Comment Re:user profile location (Score 1) 353

I actually was able to direct all user home folders to their own partition for the first time with my last Windows install. It turns out that there's a key combo you can hit on a certain page of the install wizard that will drop you to the desktop for the preboot environment the installer is running in, where you can run regedit (which will at that exact tab of the wizard see the registry of the newly installed system) and move the default user folder location (this is before any users have been created, again the magical tab of the wizard). There was some other voodoo to basically "reseal" the install a get back to the wizard. Pretty much the polar opposite of every Linux installer I've ever used, where they (gasp) ask which partition to use for /home. Great to know that it's actually possible though, since even if you know the registry keys to change when moving a user, the account will never work quite right afterward (I assume some user attributes get cached by various services or something).

Comment Re:500GB minimum for SSD... (Score 1) 353

The other thing with SSDs is that within a given generation, speed correlates to capacity. The 512GB model doesn't use chips with twice the capacity, it uses twice as many chips. Sequential write speed close to doubles because twice as many chips can be writing at any given time (random writes, and the latency of sequential writes, obviously doesn't benefit)

Comment Re:patented keyboard technology? (Score 3, Interesting) 205

BB did have a patent on the angled keys that they sued Palm over back in the late 90's. It actually is a fairly innovative design that optimizes the direction of the bevel on each key based on the kinematics of your thumbs so that the keys act much larger than they are (if they actually cloned it correctly). It has also become sort of a mark of BB (both because of the exclusivity and the general unpopularity of portrait QWERTY layouts), so I guess that might even be grounds after the patent expires (which has to be coming up soon ...).

Comment Re:Bullshit Made Up Language (Score 4, Insightful) 512

I think you missed the point ... the language was formed out of references to a common body of knowledge.

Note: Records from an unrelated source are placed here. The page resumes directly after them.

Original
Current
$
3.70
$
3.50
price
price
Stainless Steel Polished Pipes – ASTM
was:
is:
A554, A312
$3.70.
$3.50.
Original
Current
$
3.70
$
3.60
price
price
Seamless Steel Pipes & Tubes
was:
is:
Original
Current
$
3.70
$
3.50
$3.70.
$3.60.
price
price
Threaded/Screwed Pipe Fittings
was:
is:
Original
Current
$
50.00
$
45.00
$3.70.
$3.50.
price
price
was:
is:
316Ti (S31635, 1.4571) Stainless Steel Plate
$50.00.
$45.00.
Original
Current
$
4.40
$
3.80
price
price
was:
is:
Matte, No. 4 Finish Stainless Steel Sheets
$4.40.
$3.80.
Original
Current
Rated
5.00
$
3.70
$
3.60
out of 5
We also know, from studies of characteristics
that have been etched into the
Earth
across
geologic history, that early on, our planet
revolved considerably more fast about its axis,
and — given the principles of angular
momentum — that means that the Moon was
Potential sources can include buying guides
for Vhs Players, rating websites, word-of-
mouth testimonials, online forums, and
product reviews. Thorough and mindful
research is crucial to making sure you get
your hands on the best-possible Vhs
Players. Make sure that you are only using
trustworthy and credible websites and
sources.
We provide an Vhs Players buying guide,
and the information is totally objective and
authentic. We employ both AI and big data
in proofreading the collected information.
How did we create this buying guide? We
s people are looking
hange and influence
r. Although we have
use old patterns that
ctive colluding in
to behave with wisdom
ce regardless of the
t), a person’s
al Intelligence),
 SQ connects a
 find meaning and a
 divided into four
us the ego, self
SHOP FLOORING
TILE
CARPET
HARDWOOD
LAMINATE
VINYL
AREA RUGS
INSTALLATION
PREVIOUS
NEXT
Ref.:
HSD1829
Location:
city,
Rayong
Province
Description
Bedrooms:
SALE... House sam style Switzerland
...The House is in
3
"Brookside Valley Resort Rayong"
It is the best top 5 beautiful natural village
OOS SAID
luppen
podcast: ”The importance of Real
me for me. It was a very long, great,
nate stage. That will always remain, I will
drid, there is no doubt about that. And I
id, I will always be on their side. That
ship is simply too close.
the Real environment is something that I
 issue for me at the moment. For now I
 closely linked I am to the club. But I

The universal translator was doing just fine figuring out what the individual words meant, but without the common story to refer to they made to sense. It's essentially as if an entire culture communicated only in pop culture references. For example, someone might say "You're such a Samantha", but if you haven't watched many hours of Sex and the City, you would have no idea what they meant despite knowing all of those words.

Comment Re:Why, oh why? (Score 1) 142

The GMA500 driver might be doing fine, but for some reason they keep licensing third party graphics for the integrated solution on Atom processors, or at least the ones making it into industrialized products. Getting OpenGL up under Linux on PC/104 or other embedded board is a royal pain in my experience.

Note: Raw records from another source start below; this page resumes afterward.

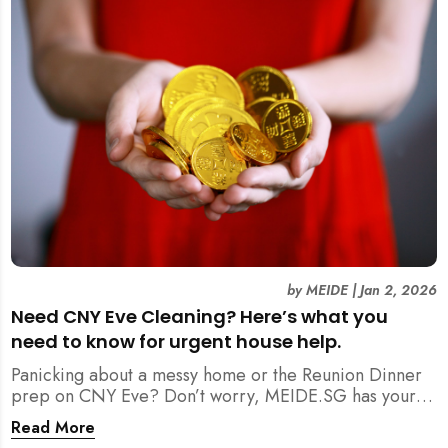
by
MEIDE
|
Jan 2, 2026
Need CNY Eve Cleaning? Here’s what you
need to know for urgent house help.
Panicking about a messy home or the Reunion Dinner
prep on CNY Eve? Don’t worry, MEIDE.SG has your
back. From urgent cleaning to food preparation,
Read More
dishwashing, and even childminding, discover how to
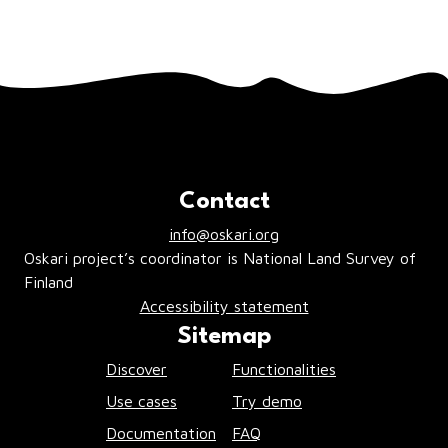
Contact
info@oskari.org
Oskari project’s coordinator is National Land Survey of
Finland
Accessibility statement
Sitemap
Discover
Functionalities
Use cases
Try demo
Documentation
FAQ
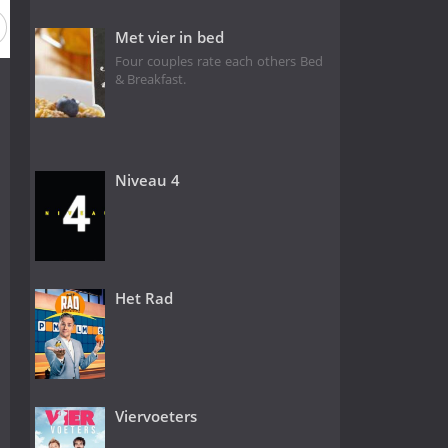
Met vier in bed
Four couples rate each others Bed
& Breakfast.
Niveau 4
Het Rad
Viervoeters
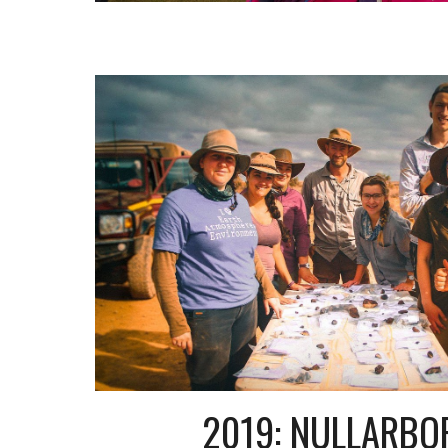
2019: NULLARBO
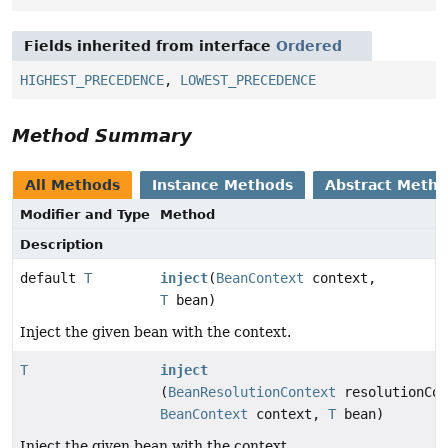
Fields inherited from interface
Ordered
HIGHEST_PRECEDENCE
,
LOWEST_PRECEDENCE
Method Summary
All Methods
Instance Methods
Abstract Meth
Modifier and Type
Method
Description
default
T
inject
(
BeanContext
context,
T
bean)
Inject the given bean with the context.
T
inject
(
BeanResolutionContext
resolutionCon
BeanContext
context,
T
bean)
Inject the given bean with the context.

Comment Re:Don't they have to fly that thing around? (Score 4, Interesting) 330

As Truman famously said, The Buck Stops Here. The president is the head of the executive branch and the commander in chief of the armed forces. He absolutely has authority over his personal security. My opinion? Take a queue from the Queen and take public transit. Or from the Pope and walk. Even heads of states who have boots on the ground in Afghanistan fly commercial. Nothing supports a culture of fear more than a leader who doesn't have enough faith in his people to travel among them.

Comment Re:No contract, wifi-only (Score 4, Interesting) 126

Does anyone do verification on the "airplane mode" setting of phones? The FCC and FAA seem to have come to the conclusion that there's no way you can detect active radios via undesired behavior of an aircraft, and are down to sorting out the social ramifications of phone use on planes. I'd like to see an independent (and preferably paranoid) lab check to make sure that "all radios off" means that the radios are off, and not just that they stop passing traffic from the PDA OS.